What you have to do: Among the lines below, list those containing the string "CROSS".
*** Opening Given records ***
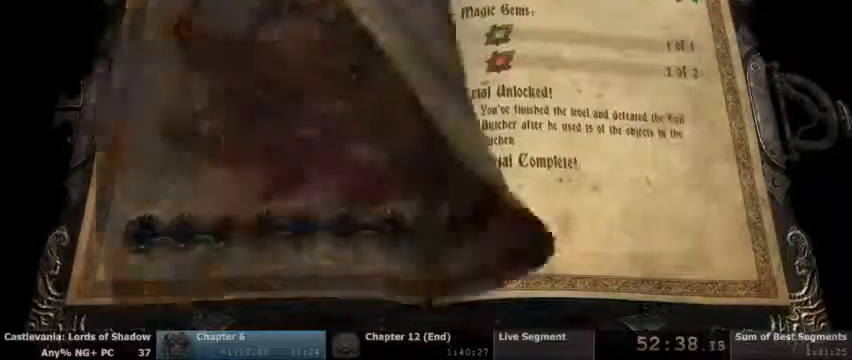
{"dt_ms": 500, "buttons": [], "events": [[233, "DPAD_LEFT", "down"], [467, "DPAD_LEFT", "up"]]}
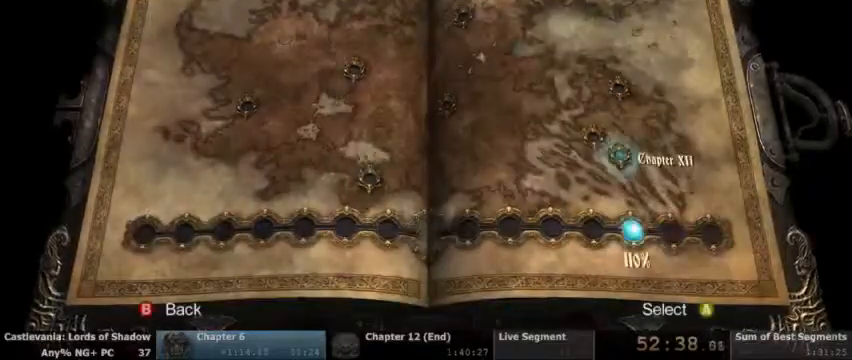
{"dt_ms": 500, "buttons": ["DPAD_LEFT"], "events": [[33, "DPAD_LEFT", "down"], [100, "DPAD_LEFT", "up"], [167, "DPAD_LEFT", "down"], [233, "DPAD_LEFT", "up"], [333, "DPAD_LEFT", "down"], [400, "DPAD_LEFT", "up"], [467, "DPAD_LEFT", "down"]]}
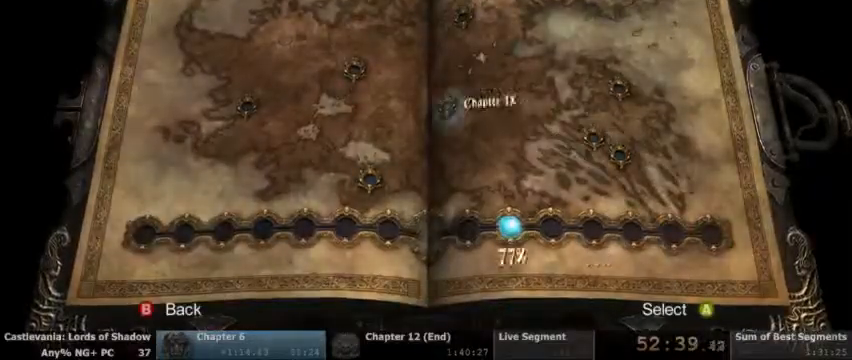
{"dt_ms": 500, "buttons": ["CROSS"], "events": [[33, "DPAD_LEFT", "up"], [133, "DPAD_LEFT", "down"], [200, "DPAD_LEFT", "up"], [300, "DPAD_LEFT", "down"], [367, "DPAD_LEFT", "up"], [467, "CROSS", "down"]]}
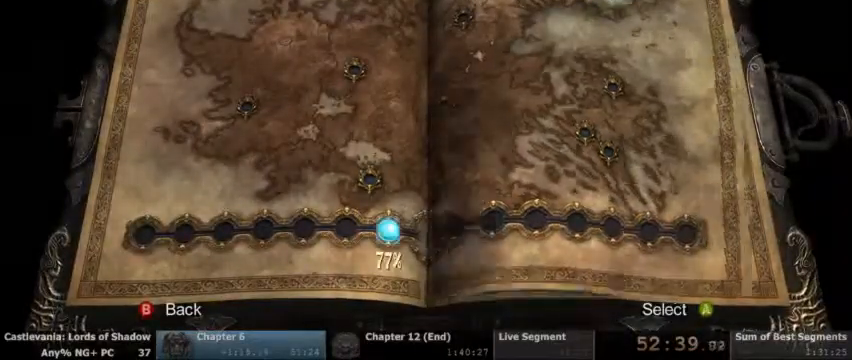
{"dt_ms": 500, "buttons": [], "events": [[33, "CROSS", "up"]]}
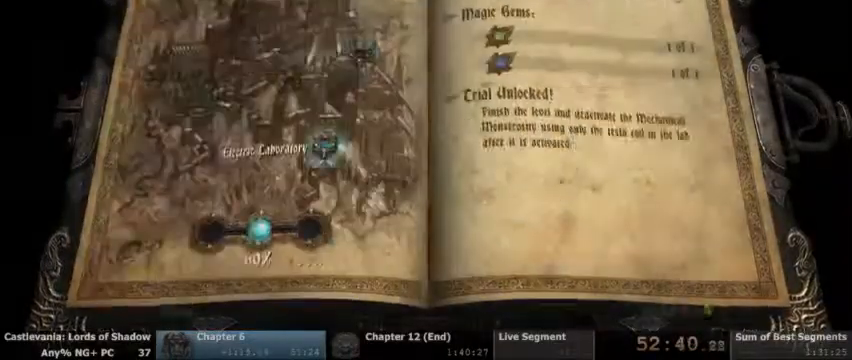
{"dt_ms": 500, "buttons": [], "events": []}
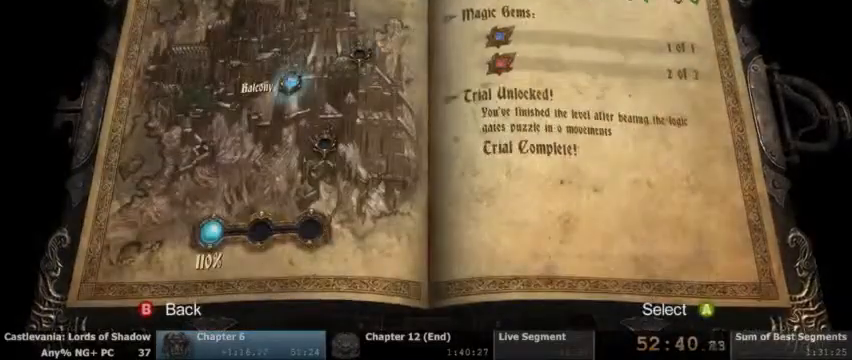
{"dt_ms": 500, "buttons": [], "events": [[167, "CROSS", "down"], [300, "CROSS", "up"]]}
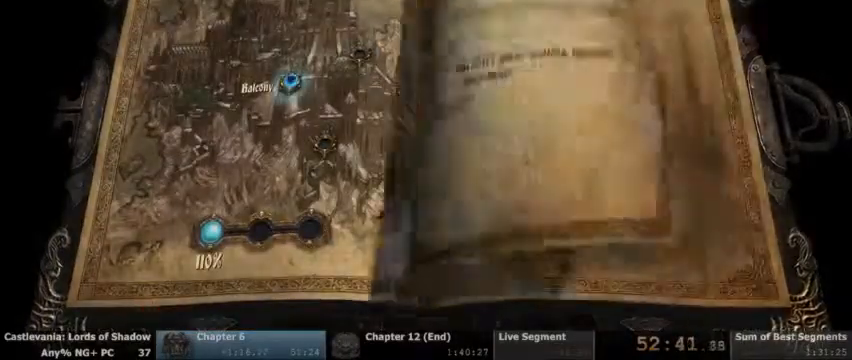
{"dt_ms": 500, "buttons": [], "events": []}
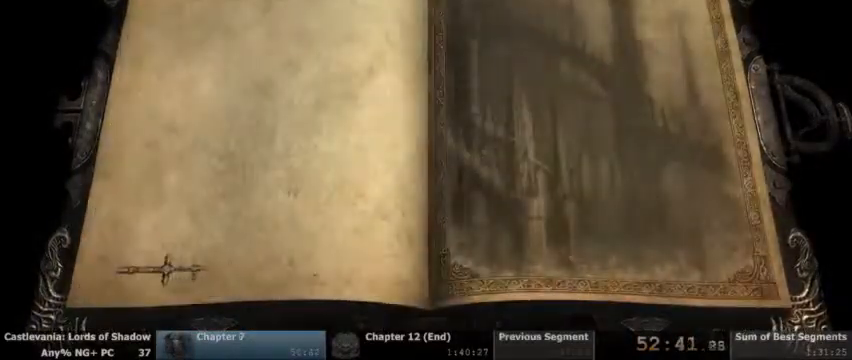
{"dt_ms": 500, "buttons": [], "events": []}
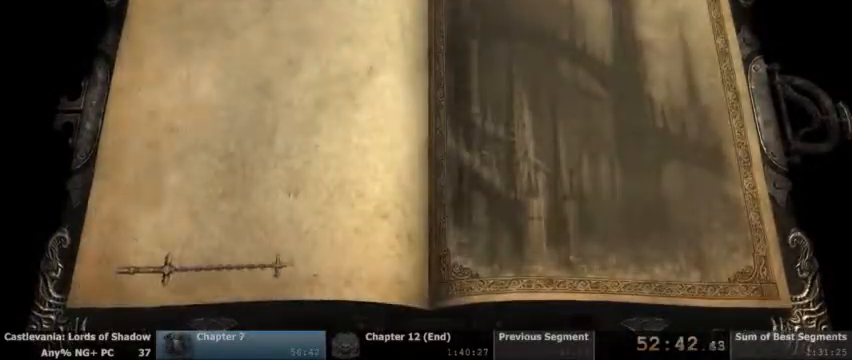
{"dt_ms": 500, "buttons": [], "events": []}
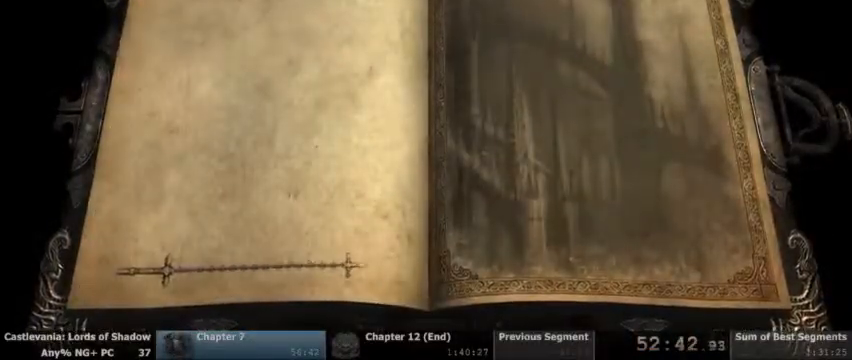
{"dt_ms": 500, "buttons": [], "events": []}
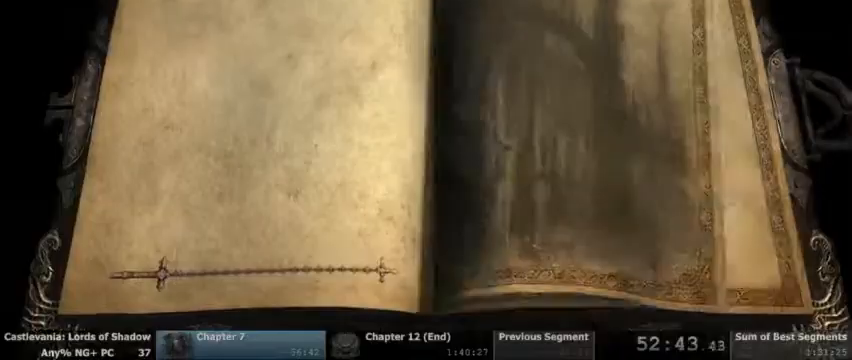
{"dt_ms": 500, "buttons": []}
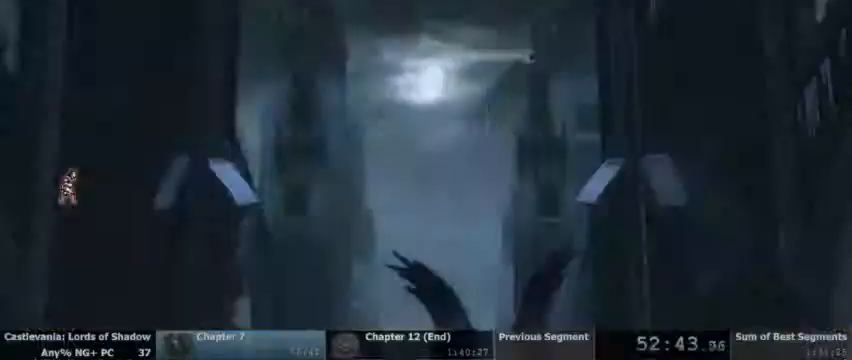
{"dt_ms": 1000, "buttons": ["DPAD_LEFT"]}
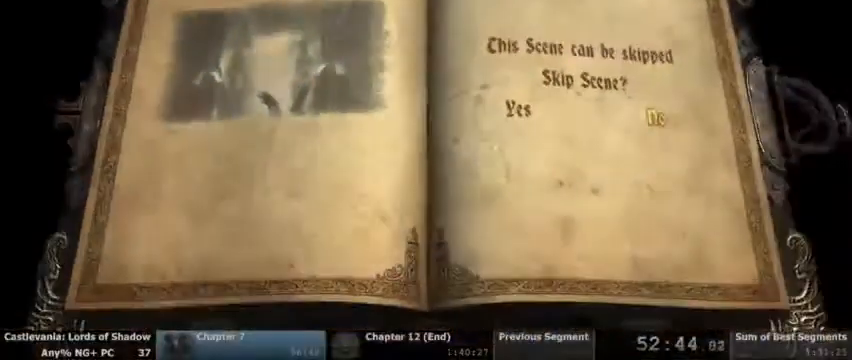
{"dt_ms": 500, "buttons": [], "events": [[67, "DPAD_LEFT", "up"], [167, "DPAD_LEFT", "down"], [267, "DPAD_LEFT", "up"], [300, "CROSS", "down"], [367, "CROSS", "up"]]}
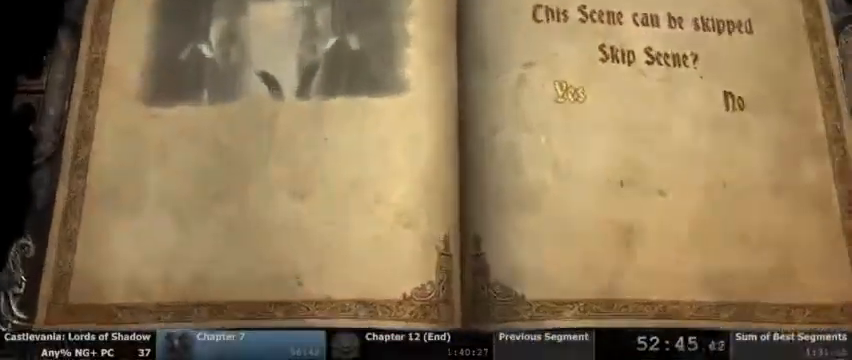
{"dt_ms": 1000, "buttons": []}
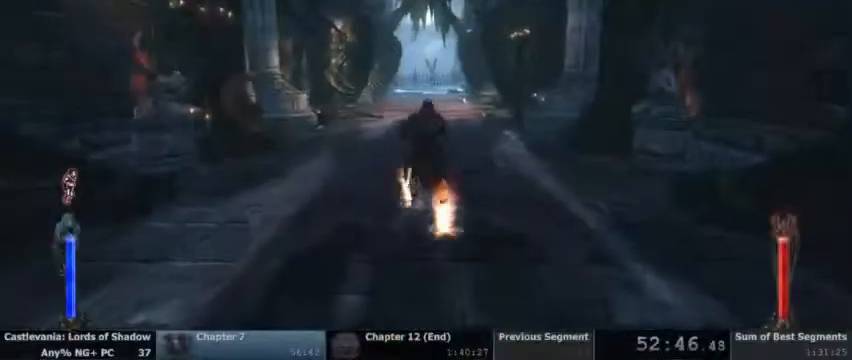
{"dt_ms": 500, "buttons": [], "events": []}
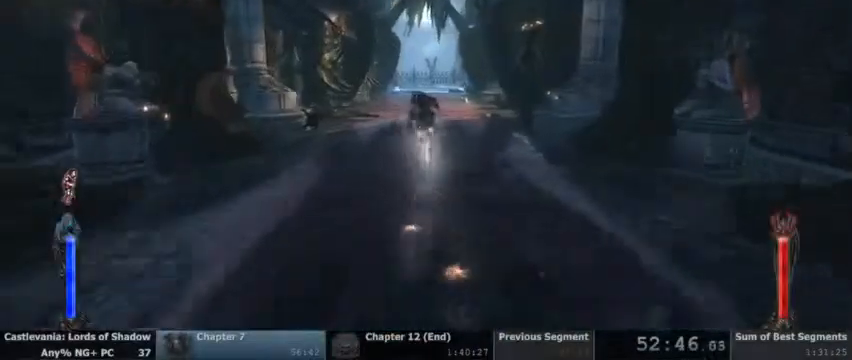
{"dt_ms": 500, "buttons": [], "events": []}
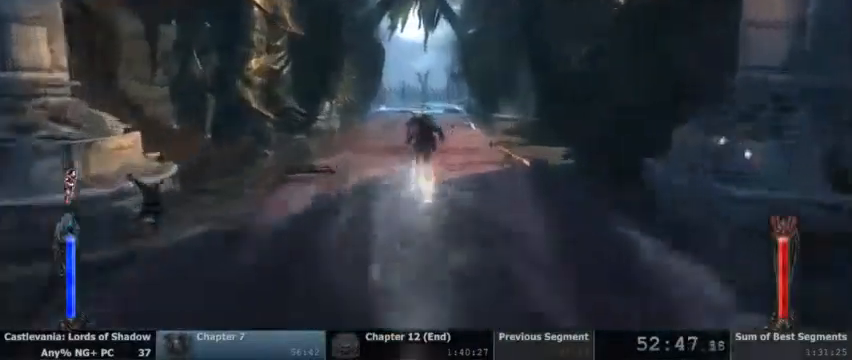
{"dt_ms": 500, "buttons": []}
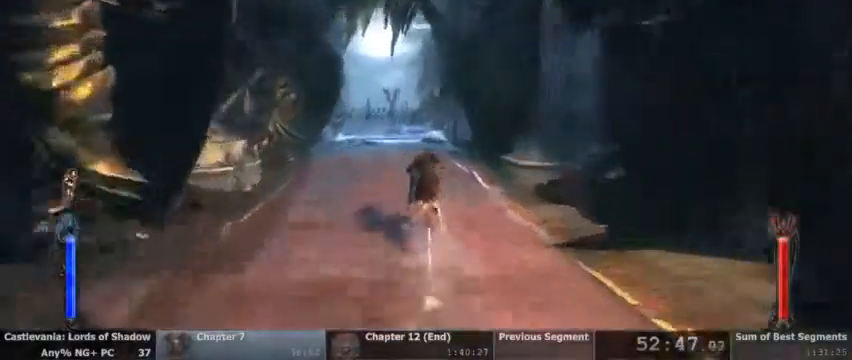
{"dt_ms": 500, "buttons": [], "events": []}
*** Closing Given records ***
Answer to this problem:
{"dt_ms": 500, "buttons": ["CROSS"], "events": [[33, "DPAD_LEFT", "up"], [133, "DPAD_LEFT", "down"], [200, "DPAD_LEFT", "up"], [300, "DPAD_LEFT", "down"], [367, "DPAD_LEFT", "up"], [467, "CROSS", "down"]]}
{"dt_ms": 500, "buttons": [], "events": [[33, "CROSS", "up"]]}
{"dt_ms": 500, "buttons": [], "events": [[167, "CROSS", "down"], [300, "CROSS", "up"]]}
{"dt_ms": 500, "buttons": [], "events": [[67, "DPAD_LEFT", "up"], [167, "DPAD_LEFT", "down"], [267, "DPAD_LEFT", "up"], [300, "CROSS", "down"], [367, "CROSS", "up"]]}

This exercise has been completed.